YOUR GOAL -> Copy every record that follows, word for word.

Start of DATA

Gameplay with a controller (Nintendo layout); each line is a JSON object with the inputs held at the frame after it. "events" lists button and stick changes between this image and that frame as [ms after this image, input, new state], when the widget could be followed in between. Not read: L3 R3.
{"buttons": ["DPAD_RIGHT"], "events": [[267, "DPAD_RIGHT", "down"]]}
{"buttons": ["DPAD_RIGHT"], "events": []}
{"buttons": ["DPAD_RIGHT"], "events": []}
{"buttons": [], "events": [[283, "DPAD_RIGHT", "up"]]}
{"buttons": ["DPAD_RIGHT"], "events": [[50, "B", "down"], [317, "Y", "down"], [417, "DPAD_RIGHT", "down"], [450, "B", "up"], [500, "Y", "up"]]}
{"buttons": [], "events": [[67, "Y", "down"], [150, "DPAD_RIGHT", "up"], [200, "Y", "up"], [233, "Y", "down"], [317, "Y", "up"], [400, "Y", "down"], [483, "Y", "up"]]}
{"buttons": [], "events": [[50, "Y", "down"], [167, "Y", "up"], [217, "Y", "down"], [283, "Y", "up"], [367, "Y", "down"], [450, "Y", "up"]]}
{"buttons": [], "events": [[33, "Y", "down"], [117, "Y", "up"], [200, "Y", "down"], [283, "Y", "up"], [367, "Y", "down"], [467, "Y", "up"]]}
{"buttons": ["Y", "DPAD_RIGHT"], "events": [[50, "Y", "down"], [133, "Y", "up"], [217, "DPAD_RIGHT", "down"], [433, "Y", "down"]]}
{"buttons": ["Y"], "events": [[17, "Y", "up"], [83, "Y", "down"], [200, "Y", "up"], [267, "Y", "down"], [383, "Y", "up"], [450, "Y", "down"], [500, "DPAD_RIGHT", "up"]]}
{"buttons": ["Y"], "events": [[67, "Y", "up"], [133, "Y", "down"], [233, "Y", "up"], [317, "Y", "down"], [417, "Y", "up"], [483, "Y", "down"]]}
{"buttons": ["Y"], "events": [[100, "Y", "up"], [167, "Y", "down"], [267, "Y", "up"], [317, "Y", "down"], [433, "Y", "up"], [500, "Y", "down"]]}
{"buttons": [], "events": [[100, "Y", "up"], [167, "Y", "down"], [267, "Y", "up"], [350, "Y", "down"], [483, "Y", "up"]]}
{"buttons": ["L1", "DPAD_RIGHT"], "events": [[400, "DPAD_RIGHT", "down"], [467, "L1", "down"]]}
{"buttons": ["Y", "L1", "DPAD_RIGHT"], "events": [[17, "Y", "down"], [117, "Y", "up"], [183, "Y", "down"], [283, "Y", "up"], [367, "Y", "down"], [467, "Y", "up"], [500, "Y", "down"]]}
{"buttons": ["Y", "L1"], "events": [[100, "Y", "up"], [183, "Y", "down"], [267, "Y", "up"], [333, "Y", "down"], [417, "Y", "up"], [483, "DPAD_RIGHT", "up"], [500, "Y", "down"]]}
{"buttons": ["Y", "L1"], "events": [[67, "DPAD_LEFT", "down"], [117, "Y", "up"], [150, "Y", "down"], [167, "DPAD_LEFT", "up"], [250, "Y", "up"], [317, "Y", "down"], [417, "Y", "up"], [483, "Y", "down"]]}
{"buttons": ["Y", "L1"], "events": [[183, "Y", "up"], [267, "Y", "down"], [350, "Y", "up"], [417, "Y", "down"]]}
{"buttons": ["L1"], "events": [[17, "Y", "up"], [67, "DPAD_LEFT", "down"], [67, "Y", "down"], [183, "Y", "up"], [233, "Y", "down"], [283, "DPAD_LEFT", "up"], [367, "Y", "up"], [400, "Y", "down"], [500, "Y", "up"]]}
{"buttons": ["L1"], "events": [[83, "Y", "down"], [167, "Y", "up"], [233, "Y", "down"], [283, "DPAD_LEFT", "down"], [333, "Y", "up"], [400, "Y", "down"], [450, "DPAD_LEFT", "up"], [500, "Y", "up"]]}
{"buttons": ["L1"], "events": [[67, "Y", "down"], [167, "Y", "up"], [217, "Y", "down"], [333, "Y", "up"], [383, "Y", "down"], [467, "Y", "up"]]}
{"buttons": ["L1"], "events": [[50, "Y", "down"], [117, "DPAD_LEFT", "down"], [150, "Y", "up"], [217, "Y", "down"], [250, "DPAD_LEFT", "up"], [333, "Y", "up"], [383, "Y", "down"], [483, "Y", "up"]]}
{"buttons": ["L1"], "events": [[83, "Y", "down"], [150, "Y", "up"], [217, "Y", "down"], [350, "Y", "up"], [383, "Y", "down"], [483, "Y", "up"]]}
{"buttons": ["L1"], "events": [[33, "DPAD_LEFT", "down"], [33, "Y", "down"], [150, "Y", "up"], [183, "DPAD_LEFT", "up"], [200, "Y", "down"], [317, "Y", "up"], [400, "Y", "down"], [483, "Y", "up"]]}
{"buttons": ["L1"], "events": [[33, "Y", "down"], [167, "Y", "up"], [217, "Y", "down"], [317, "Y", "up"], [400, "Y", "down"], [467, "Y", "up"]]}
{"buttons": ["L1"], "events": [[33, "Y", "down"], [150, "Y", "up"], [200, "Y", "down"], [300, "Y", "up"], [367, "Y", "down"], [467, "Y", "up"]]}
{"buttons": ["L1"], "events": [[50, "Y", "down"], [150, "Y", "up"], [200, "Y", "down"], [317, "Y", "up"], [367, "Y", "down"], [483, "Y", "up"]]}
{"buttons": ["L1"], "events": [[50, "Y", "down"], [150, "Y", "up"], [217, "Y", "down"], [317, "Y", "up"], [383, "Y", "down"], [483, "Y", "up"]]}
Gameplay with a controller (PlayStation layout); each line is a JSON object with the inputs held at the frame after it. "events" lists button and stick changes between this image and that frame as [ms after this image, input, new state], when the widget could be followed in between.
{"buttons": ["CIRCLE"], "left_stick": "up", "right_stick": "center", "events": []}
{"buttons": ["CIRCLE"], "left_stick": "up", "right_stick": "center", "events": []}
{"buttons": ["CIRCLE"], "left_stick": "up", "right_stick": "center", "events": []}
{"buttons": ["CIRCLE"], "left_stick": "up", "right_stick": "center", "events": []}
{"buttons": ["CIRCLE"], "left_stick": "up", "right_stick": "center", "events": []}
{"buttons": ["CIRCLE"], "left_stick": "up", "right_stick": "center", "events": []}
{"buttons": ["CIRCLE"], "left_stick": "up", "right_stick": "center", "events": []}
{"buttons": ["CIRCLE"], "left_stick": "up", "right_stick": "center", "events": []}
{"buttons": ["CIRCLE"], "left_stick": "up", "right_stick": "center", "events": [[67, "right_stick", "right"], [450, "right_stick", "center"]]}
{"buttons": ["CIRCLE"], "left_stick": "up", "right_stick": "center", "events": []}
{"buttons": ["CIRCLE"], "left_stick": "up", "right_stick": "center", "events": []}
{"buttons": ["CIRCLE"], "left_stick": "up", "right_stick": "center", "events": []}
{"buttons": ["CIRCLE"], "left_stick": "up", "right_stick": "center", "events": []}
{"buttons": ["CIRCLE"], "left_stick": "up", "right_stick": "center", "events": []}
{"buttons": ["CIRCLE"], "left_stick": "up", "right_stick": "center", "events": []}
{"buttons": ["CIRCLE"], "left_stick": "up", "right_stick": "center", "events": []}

End of DATA

ANSWER SECTION ->
Gameplay with a controller (Nintendo layout); each line is a JSON object with the inputs held at the frame after it. "events" lists button and stick changes between this image and that frame as [ms after this image, input, new state], when the widget could be followed in between. Not read: L3 R3.
{"buttons": ["DPAD_RIGHT"], "events": [[267, "DPAD_RIGHT", "down"]]}
{"buttons": ["DPAD_RIGHT"], "events": []}
{"buttons": ["DPAD_RIGHT"], "events": []}
{"buttons": [], "events": [[283, "DPAD_RIGHT", "up"]]}
{"buttons": ["DPAD_RIGHT"], "events": [[50, "B", "down"], [317, "Y", "down"], [417, "DPAD_RIGHT", "down"], [450, "B", "up"], [500, "Y", "up"]]}
{"buttons": [], "events": [[67, "Y", "down"], [150, "DPAD_RIGHT", "up"], [200, "Y", "up"], [233, "Y", "down"], [317, "Y", "up"], [400, "Y", "down"], [483, "Y", "up"]]}
{"buttons": [], "events": [[50, "Y", "down"], [167, "Y", "up"], [217, "Y", "down"], [283, "Y", "up"], [367, "Y", "down"], [450, "Y", "up"]]}
{"buttons": [], "events": [[33, "Y", "down"], [117, "Y", "up"], [200, "Y", "down"], [283, "Y", "up"], [367, "Y", "down"], [467, "Y", "up"]]}
{"buttons": ["Y", "DPAD_RIGHT"], "events": [[50, "Y", "down"], [133, "Y", "up"], [217, "DPAD_RIGHT", "down"], [433, "Y", "down"]]}
{"buttons": ["Y"], "events": [[17, "Y", "up"], [83, "Y", "down"], [200, "Y", "up"], [267, "Y", "down"], [383, "Y", "up"], [450, "Y", "down"], [500, "DPAD_RIGHT", "up"]]}
{"buttons": ["Y"], "events": [[67, "Y", "up"], [133, "Y", "down"], [233, "Y", "up"], [317, "Y", "down"], [417, "Y", "up"], [483, "Y", "down"]]}
{"buttons": ["Y"], "events": [[100, "Y", "up"], [167, "Y", "down"], [267, "Y", "up"], [317, "Y", "down"], [433, "Y", "up"], [500, "Y", "down"]]}
{"buttons": [], "events": [[100, "Y", "up"], [167, "Y", "down"], [267, "Y", "up"], [350, "Y", "down"], [483, "Y", "up"]]}
{"buttons": ["L1", "DPAD_RIGHT"], "events": [[400, "DPAD_RIGHT", "down"], [467, "L1", "down"]]}
{"buttons": ["Y", "L1", "DPAD_RIGHT"], "events": [[17, "Y", "down"], [117, "Y", "up"], [183, "Y", "down"], [283, "Y", "up"], [367, "Y", "down"], [467, "Y", "up"], [500, "Y", "down"]]}
{"buttons": ["Y", "L1"], "events": [[100, "Y", "up"], [183, "Y", "down"], [267, "Y", "up"], [333, "Y", "down"], [417, "Y", "up"], [483, "DPAD_RIGHT", "up"], [500, "Y", "down"]]}
{"buttons": ["Y", "L1"], "events": [[67, "DPAD_LEFT", "down"], [117, "Y", "up"], [150, "Y", "down"], [167, "DPAD_LEFT", "up"], [250, "Y", "up"], [317, "Y", "down"], [417, "Y", "up"], [483, "Y", "down"]]}
{"buttons": ["Y", "L1"], "events": [[183, "Y", "up"], [267, "Y", "down"], [350, "Y", "up"], [417, "Y", "down"]]}
{"buttons": ["L1"], "events": [[17, "Y", "up"], [67, "DPAD_LEFT", "down"], [67, "Y", "down"], [183, "Y", "up"], [233, "Y", "down"], [283, "DPAD_LEFT", "up"], [367, "Y", "up"], [400, "Y", "down"], [500, "Y", "up"]]}
{"buttons": ["L1"], "events": [[83, "Y", "down"], [167, "Y", "up"], [233, "Y", "down"], [283, "DPAD_LEFT", "down"], [333, "Y", "up"], [400, "Y", "down"], [450, "DPAD_LEFT", "up"], [500, "Y", "up"]]}
{"buttons": ["L1"], "events": [[67, "Y", "down"], [167, "Y", "up"], [217, "Y", "down"], [333, "Y", "up"], [383, "Y", "down"], [467, "Y", "up"]]}
{"buttons": ["L1"], "events": [[50, "Y", "down"], [117, "DPAD_LEFT", "down"], [150, "Y", "up"], [217, "Y", "down"], [250, "DPAD_LEFT", "up"], [333, "Y", "up"], [383, "Y", "down"], [483, "Y", "up"]]}
{"buttons": ["L1"], "events": [[83, "Y", "down"], [150, "Y", "up"], [217, "Y", "down"], [350, "Y", "up"], [383, "Y", "down"], [483, "Y", "up"]]}
{"buttons": ["L1"], "events": [[33, "DPAD_LEFT", "down"], [33, "Y", "down"], [150, "Y", "up"], [183, "DPAD_LEFT", "up"], [200, "Y", "down"], [317, "Y", "up"], [400, "Y", "down"], [483, "Y", "up"]]}
{"buttons": ["L1"], "events": [[33, "Y", "down"], [167, "Y", "up"], [217, "Y", "down"], [317, "Y", "up"], [400, "Y", "down"], [467, "Y", "up"]]}
{"buttons": ["L1"], "events": [[33, "Y", "down"], [150, "Y", "up"], [200, "Y", "down"], [300, "Y", "up"], [367, "Y", "down"], [467, "Y", "up"]]}
{"buttons": ["L1"], "events": [[50, "Y", "down"], [150, "Y", "up"], [200, "Y", "down"], [317, "Y", "up"], [367, "Y", "down"], [483, "Y", "up"]]}
{"buttons": ["L1"], "events": [[50, "Y", "down"], [150, "Y", "up"], [217, "Y", "down"], [317, "Y", "up"], [383, "Y", "down"], [483, "Y", "up"]]}
Gameplay with a controller (PlayStation layout); each line is a JSON object with the inputs held at the frame after it. "events" lists button and stick changes between this image and that frame as [ms after this image, input, new state], when the widget could be followed in between.
{"buttons": ["CIRCLE"], "left_stick": "up", "right_stick": "center", "events": []}
{"buttons": ["CIRCLE"], "left_stick": "up", "right_stick": "center", "events": []}
{"buttons": ["CIRCLE"], "left_stick": "up", "right_stick": "center", "events": []}
{"buttons": ["CIRCLE"], "left_stick": "up", "right_stick": "center", "events": []}
{"buttons": ["CIRCLE"], "left_stick": "up", "right_stick": "center", "events": []}
{"buttons": ["CIRCLE"], "left_stick": "up", "right_stick": "center", "events": []}
{"buttons": ["CIRCLE"], "left_stick": "up", "right_stick": "center", "events": []}
{"buttons": ["CIRCLE"], "left_stick": "up", "right_stick": "center", "events": []}
{"buttons": ["CIRCLE"], "left_stick": "up", "right_stick": "center", "events": [[67, "right_stick", "right"], [450, "right_stick", "center"]]}
{"buttons": ["CIRCLE"], "left_stick": "up", "right_stick": "center", "events": []}
{"buttons": ["CIRCLE"], "left_stick": "up", "right_stick": "center", "events": []}
{"buttons": ["CIRCLE"], "left_stick": "up", "right_stick": "center", "events": []}
{"buttons": ["CIRCLE"], "left_stick": "up", "right_stick": "center", "events": []}
{"buttons": ["CIRCLE"], "left_stick": "up", "right_stick": "center", "events": []}
{"buttons": ["CIRCLE"], "left_stick": "up", "right_stick": "center", "events": []}
{"buttons": ["CIRCLE"], "left_stick": "up", "right_stick": "center", "events": []}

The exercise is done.